■ **What the exercise asks**
The answer must consist of every line in the data below that holds the word "argentina".

■ **Extracted entries**
___

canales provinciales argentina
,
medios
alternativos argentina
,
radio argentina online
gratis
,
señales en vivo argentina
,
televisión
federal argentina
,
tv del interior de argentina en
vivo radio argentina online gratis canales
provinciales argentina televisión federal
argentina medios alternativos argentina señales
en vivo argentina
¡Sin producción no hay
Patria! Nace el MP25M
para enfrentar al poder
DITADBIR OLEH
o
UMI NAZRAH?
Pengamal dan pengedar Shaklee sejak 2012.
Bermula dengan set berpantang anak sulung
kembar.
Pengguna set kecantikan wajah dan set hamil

___

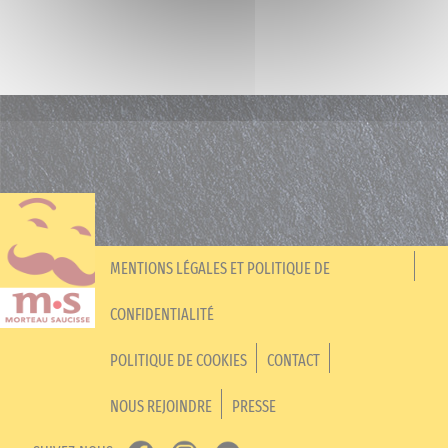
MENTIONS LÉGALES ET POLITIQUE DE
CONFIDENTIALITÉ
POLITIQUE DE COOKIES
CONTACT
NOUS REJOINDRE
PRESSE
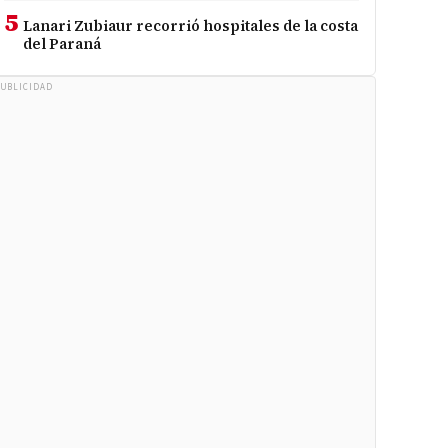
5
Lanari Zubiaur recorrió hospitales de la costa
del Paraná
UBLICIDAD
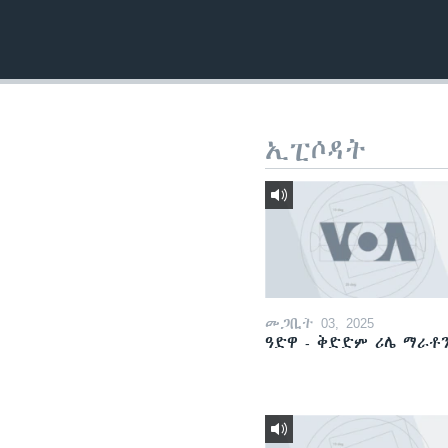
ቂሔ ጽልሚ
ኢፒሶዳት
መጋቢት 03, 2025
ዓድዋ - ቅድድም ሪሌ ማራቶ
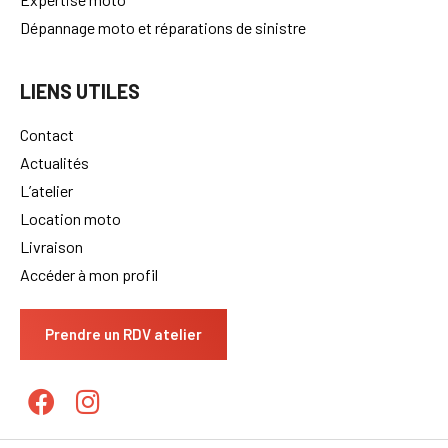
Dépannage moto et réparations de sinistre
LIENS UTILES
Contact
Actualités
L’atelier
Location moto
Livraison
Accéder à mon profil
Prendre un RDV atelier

___

■ **Task output**
canales provinciales argentina
alternativos argentina
radio argentina online
señales en vivo argentina
federal argentina
tv del interior de argentina en
vivo radio argentina online gratis canales
provinciales argentina televisión federal
argentina medios alternativos argentina señales
en vivo argentina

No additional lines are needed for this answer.